DOWNEY AT HIS BEST -- WHAT A 'GUY'
Courtesy Photo
"TWO GIRLS & A GUY"
84 minutes | Rated: R
Opened: Friday, April 24, 1998
Written & directed by James Toback

Starring Robert Downey, Jr., Heather Graham & Natasha Gregson Wagner



This film is on the Best of 1998 list.
Sexually charged roundelay features fantastic performances


If Robert Downey, Jr. never cleans up his act and spends six months out of every year in jail or drug rehab for the rest of his life, it would be a shame. But I would still go see any movie the guy makes between trips to the big house, because he is arguably the most under-appreciated actor of his generation.

Time and again in films like "Chaplin," "Restoration" and "One Night Stand," he has proven an amazing, cathartic ability to inhabit a character in thought and action. At his best, the man doesn't act -- he becomes.

But as long as he lives -- and admittedly that might not be long at the rate he's going -- he may never top his performance in "Two Girls and a Guy."

A thrown-together three-character study in duplicity, this love triangle was penned by writer and director James Toback ("Bugsy," "The Pick-Up Artist") expressly for Downey to help him get back on track after one of his stints in rehab, and it is (please pardon the cliche) his tour de force.

Downey plays an actor returning from a trip to his sweet Manhattan loft to find his two girlfriends (Heather Graham and Natasha Gregson Wagner), laying in wait to confront him. It seems they had not known about each other until they both showed up to welcome him home, and our boy is in very hot water.

Largely improvised, the sexually charged roundelay that follows is so remarkably honest that it feels like you're watching it live. Obviously filmed with cameras rolling for sometimes 10 minutes at a take, and often with shots swinging between actors as they argue, Toback must have been positively giddy watching this film evolve before his lens.

As strikingly dissimilar girls, Graham ("Boogie Nights") and Wagner (Natalie Wood's daughter) play their characters' jealousies close to the vest, opting to try tag-teaming the conniving Downey into guilty confessions.

Wagner is a combative sprite with an ironic sense of humor, who is would probably rather knock his block off and be done with it. But Graham, passionate but reserved, lends a calm to the romantic hostilities.

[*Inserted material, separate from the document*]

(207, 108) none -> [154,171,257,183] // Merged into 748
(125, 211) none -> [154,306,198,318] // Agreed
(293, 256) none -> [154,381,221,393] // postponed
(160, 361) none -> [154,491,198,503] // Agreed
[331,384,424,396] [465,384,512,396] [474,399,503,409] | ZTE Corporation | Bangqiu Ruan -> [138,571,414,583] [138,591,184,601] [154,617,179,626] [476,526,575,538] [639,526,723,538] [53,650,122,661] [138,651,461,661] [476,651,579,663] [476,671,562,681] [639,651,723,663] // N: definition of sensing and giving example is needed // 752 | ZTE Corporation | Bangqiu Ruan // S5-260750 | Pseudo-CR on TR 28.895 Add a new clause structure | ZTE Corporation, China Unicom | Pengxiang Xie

Downey's two-timer is such a successful louse that, after the initial stuttering shock of being caught, he immediately begins prey on the weaknesses he know to exist within each girlfriend. He's pretty sure he can salvage at least one of the relationships, if not both.

He lets us see the wheels spin in his character's head. At first he lies poorly, swearing he fell in love with them both at the same time. But even early on he still has the presence of mind to glance slyly at a picture frame where he keeps both girls' photos to see which one is facing out.

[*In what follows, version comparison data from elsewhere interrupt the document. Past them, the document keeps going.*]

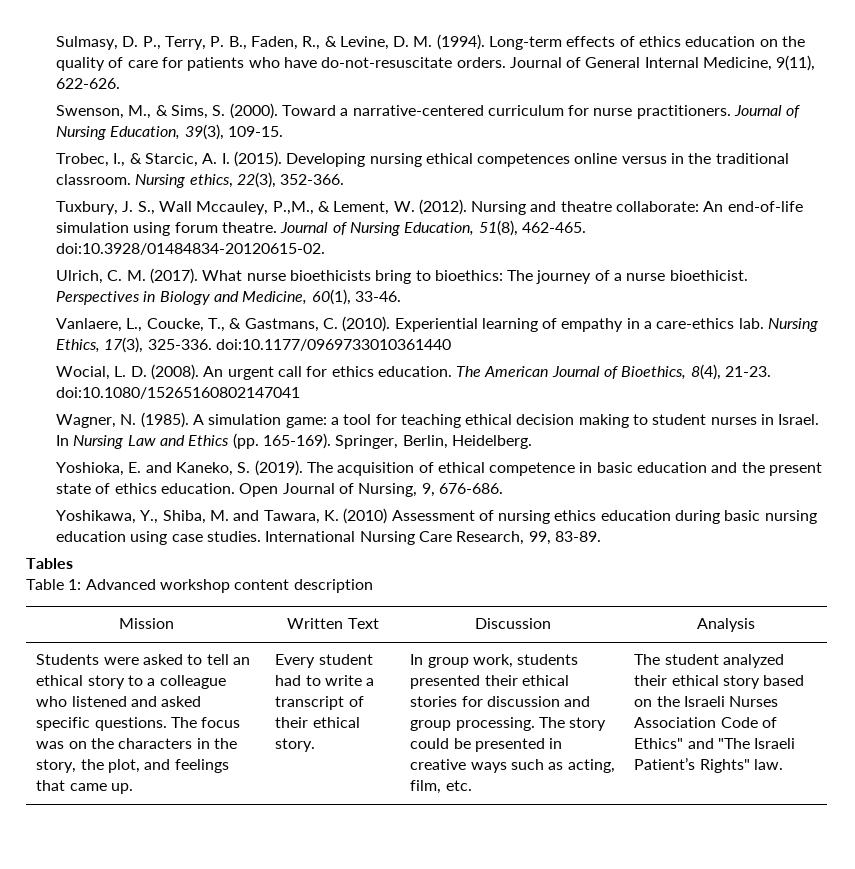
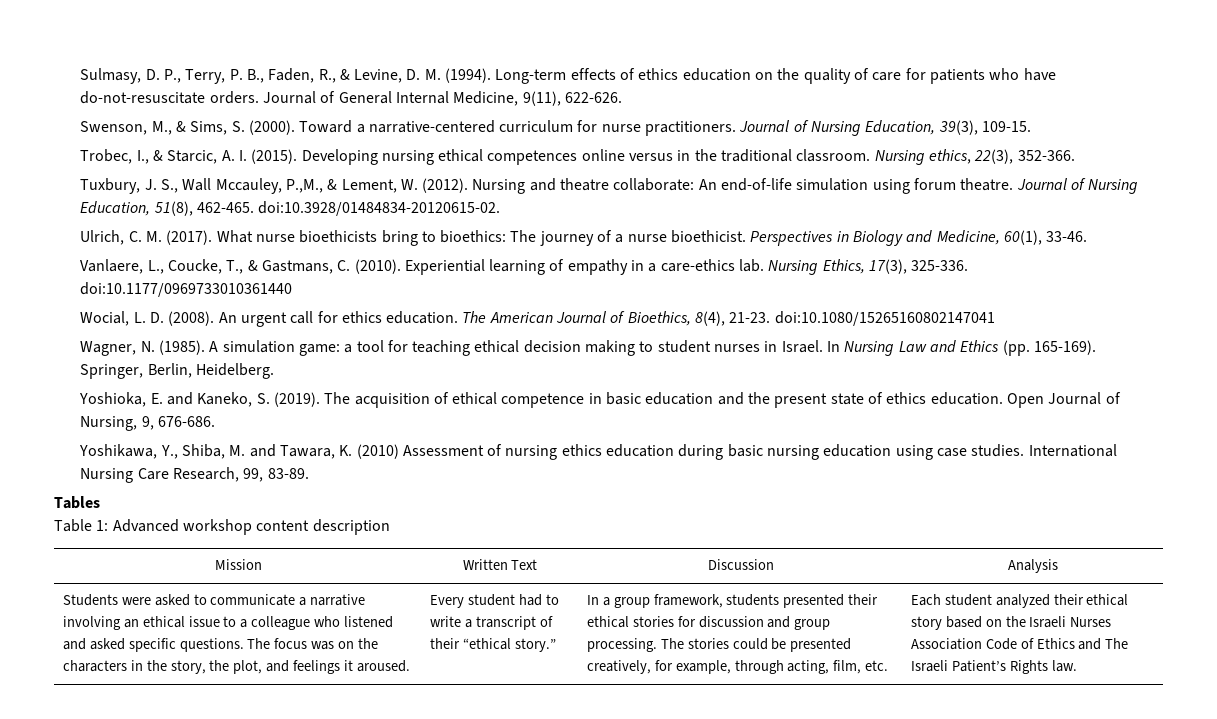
[206,654,229,665] tell -> [210,594,366,606] [62,616,121,630] communicate a narrative involving
[87,675,125,689] story -> [188,616,220,627] issue
[36,780,133,794] that came up. -> [344,660,411,672] it aroused.
[312,717,360,728] [275,738,316,752] [410,654,513,668] ethical story. | In group work, -> [462,638,556,652] [586,594,723,608] “ethical story.” | In a group framework,
[569,717,607,731] story -> [687,638,729,649] stories
[549,738,563,749] [410,759,564,773] in creative ways such as -> [586,660,784,674] creatively, for example, through
[634,654,661,665] The -> [910,594,941,606] Each
[634,738,750,749] Ethics" and "The -> [1036,638,1129,650] Ethics and The
[699,759,750,773] Rights" -> [1009,660,1048,674] Rights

Before long he has arranged to talk to them each in private, turning on the conquering charisma with such precision that he even gets one girl out of her dress while the other one is just outside the door.

However, these girls are not victims. After a little booze and some girl talk, during which they discover he'd been using his sickly mother as a front for seeing them both, they turn the tables. Backed into the corner of a mirrored bathroom (signifying his two faces and his double-standards), they tell him they have both cheated on him, as well. Is he being duped? He doesn't know, but he reacts furiously all the same.

Then Wagner implies that had he just been truthful, the two girls might have been open to a three-way tryst, and again we watch Downey's mind race: His better judgment (Are they toying with me?) fighting his libido (Man, that would be awesome!).

"Two Girls and a Guy" was both scripted and shot in a matter of days on a minuscule budget of $1 million, and as such it has its share of flaws. It is painfully obvious that some of the dialogue was re-recorded, for instance. Sometimes one or both of the girls' motives are unclear. And the fabulous loft the film was shot in is way, way out of the Downey character's price range.

But none of its faults matter much up against the fact that this is a funny, sexy, raw and sincere movie driven entirely by conversation.

In a movie like this, actors can't help but shine, especially when they're part of the creative process. While Toback indulges his star a bit, allowing him to break into "Hamlet" in one scene and lecture himself in a mirror in another, Downey, Graham and Wagner are so natural they take the plot where it leads their characters' hearts. The result is emotional authenticity that is beyond mere performance. It's real.